Il primo segnale che ha simbolicamente ha anticipato l’azzeramento della squadra del cardinale Pell sono state le misteriose dimissioni del Revisore dei Conti, Libero Milone, avvenute due settimane fa, un professionista esterno chiamato da Pell per la certificazione dei bilanci i tutti gli organismi vaticani, Apsa, Propaganda Fide e Segreteria di Stato comprese, vale a dire il sancta sanctorum.

Ex Deloitte, Fiat e Telecom, con un curriculum lungo così, Milone è entrato a fare parte della squadra nel 2015 previo colloquio con il cardinale di Monaco, Marx, uno dei consiglieri di peso di Papa Francesco che fanno parte del C9. Lo stipendio accordato al Revisore dei Conti si sarebbe aggirato attorno a 20 mila euro al mese. Esentasse. Un compenso che per i costi medi del personale vaticano è elevatissimo sebbene in linea con i corrispettivi dei professionisti del suo calibro pescati dal mercato. Considerata la posta in gioco Milone viene assunto e riceve da Papa Francesco l’incoraggiamento a snidare le ombre dell’amministrazione d’Oltretevere.
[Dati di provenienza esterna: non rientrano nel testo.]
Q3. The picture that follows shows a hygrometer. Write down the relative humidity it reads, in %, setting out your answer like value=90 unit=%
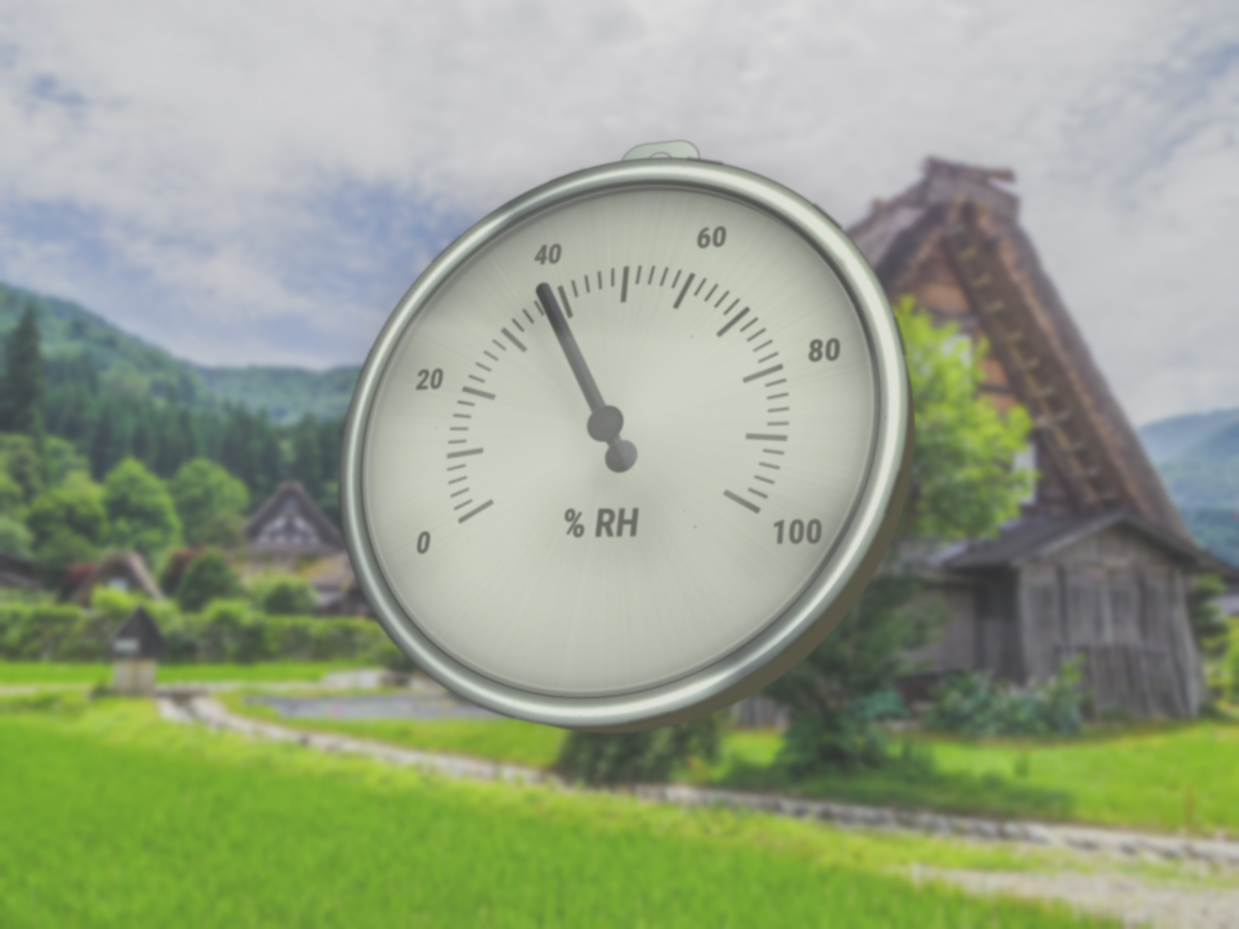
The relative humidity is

Il lavoro procede ma ben presto iniziano gli scontri con la curia, amplificati dal suo modo di agire aspro, indifferente agli equilibri interni, alle suscettibilità dei capi dei dicasteri. Un elefante in una cristalleria. Alcuni lo avevano soprannominato “il Giustiziere” perché non guardava in faccia nessuno. Si racconta che sia riuscito persino a far pagare il costo di una cucina nuova a Mueller, il prefetto della Congregazione della Dottrina della Fede. Il corso degli eventi è stato un susseguirsi di scontri e lamentele. La lista dei porporati che si sarebbero lagnati con Francesco è lunga. Ma è sullo stipendio che alla fine è saltato il banco. Pare che a Milone sia arrivata la richiesta del Papa a rinegoziare a ribasso il compenso. 
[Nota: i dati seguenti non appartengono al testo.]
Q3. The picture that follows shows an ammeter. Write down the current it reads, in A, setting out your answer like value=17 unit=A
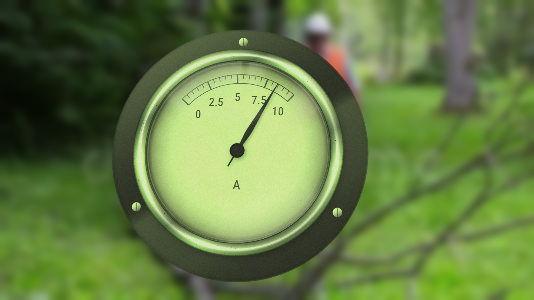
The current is value=8.5 unit=A
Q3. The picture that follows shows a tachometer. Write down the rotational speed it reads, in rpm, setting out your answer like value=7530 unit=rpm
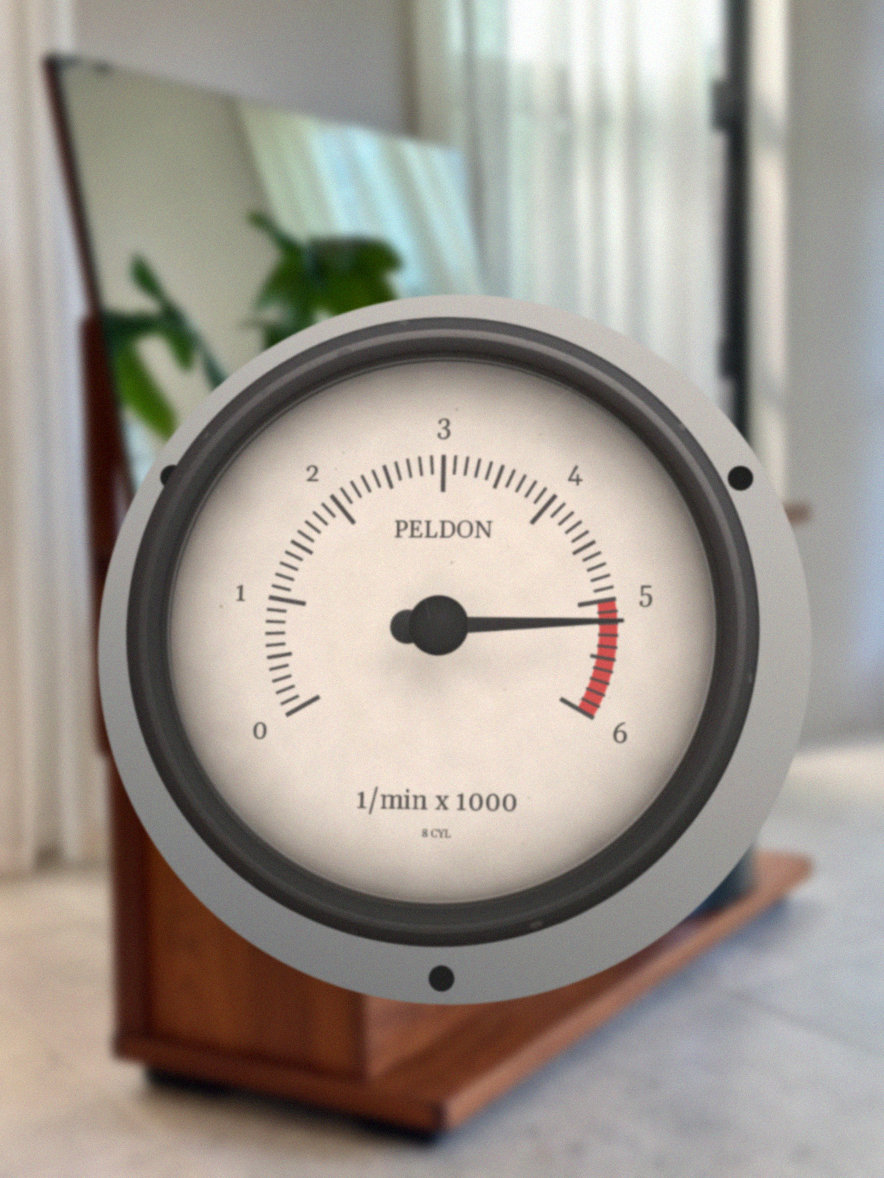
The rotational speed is value=5200 unit=rpm
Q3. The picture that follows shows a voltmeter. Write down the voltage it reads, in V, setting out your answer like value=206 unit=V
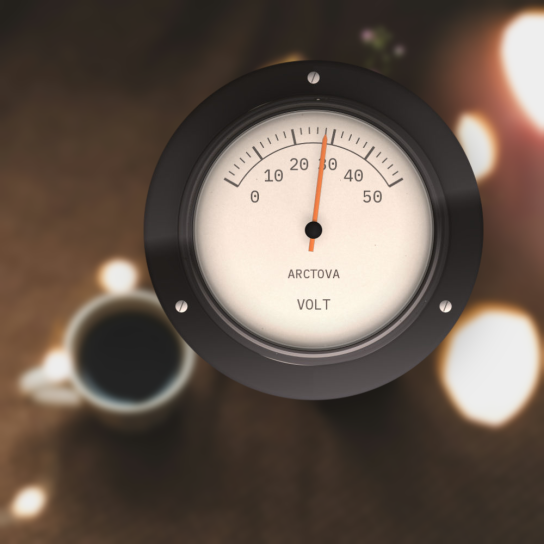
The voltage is value=28 unit=V
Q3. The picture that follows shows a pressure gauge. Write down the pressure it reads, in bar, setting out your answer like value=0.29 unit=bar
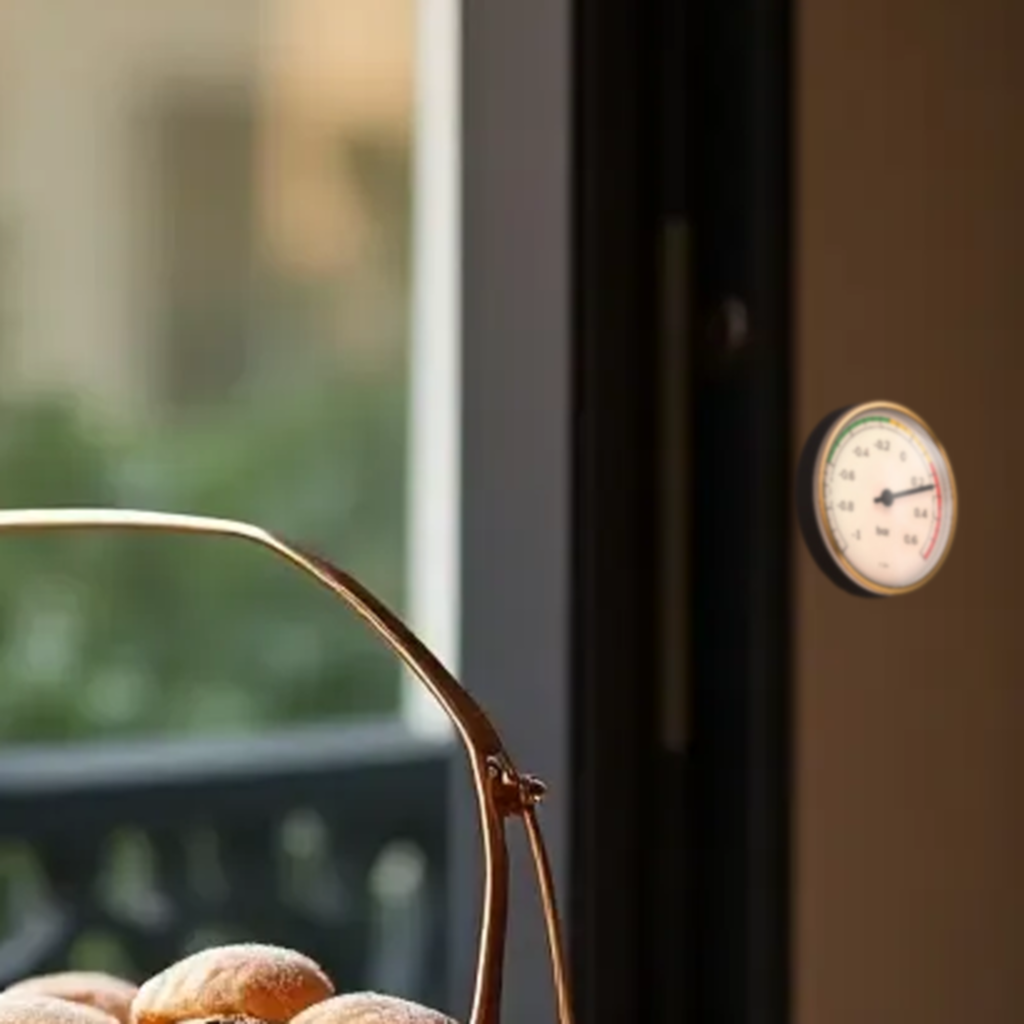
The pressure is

Lavorare per la Santa Sede implicherebbe una logica di servizio, di dedizione, di gratuità, anche in termini economici. La cosa impostata così non poteva funzionare. Davanti alla richiesta dell’auto riduzione dello stipendio, il Revisore dei Conti avrebbe fatto due conti e “consensualmente”, come poi è stato annunciato da un comunicato congiunto, si è risolto il rapporto di consulenza. Milone se ne è andato, anticipando così l’uscita di scena del cardinale Pell. Una sequela di fatti diversi ma tra sé collegati che ha messo a nudo l’impossibilità di fare convivere in curia sperequazioni retributive, vissute da tanti dipendenti come una ingiustizia nei loro confronti. 

Ora Francesco avrà l’estate a Santa Marta per pensare al da farsi. Mentre Pell il 26 luglio si presenterà davanti al tribunale di Melbourne. La stampa australiana riferisce che un magistrato deciderà il prossimo sei luglio se fornire all’opinione pubblica dettagli in merito all’incriminazione.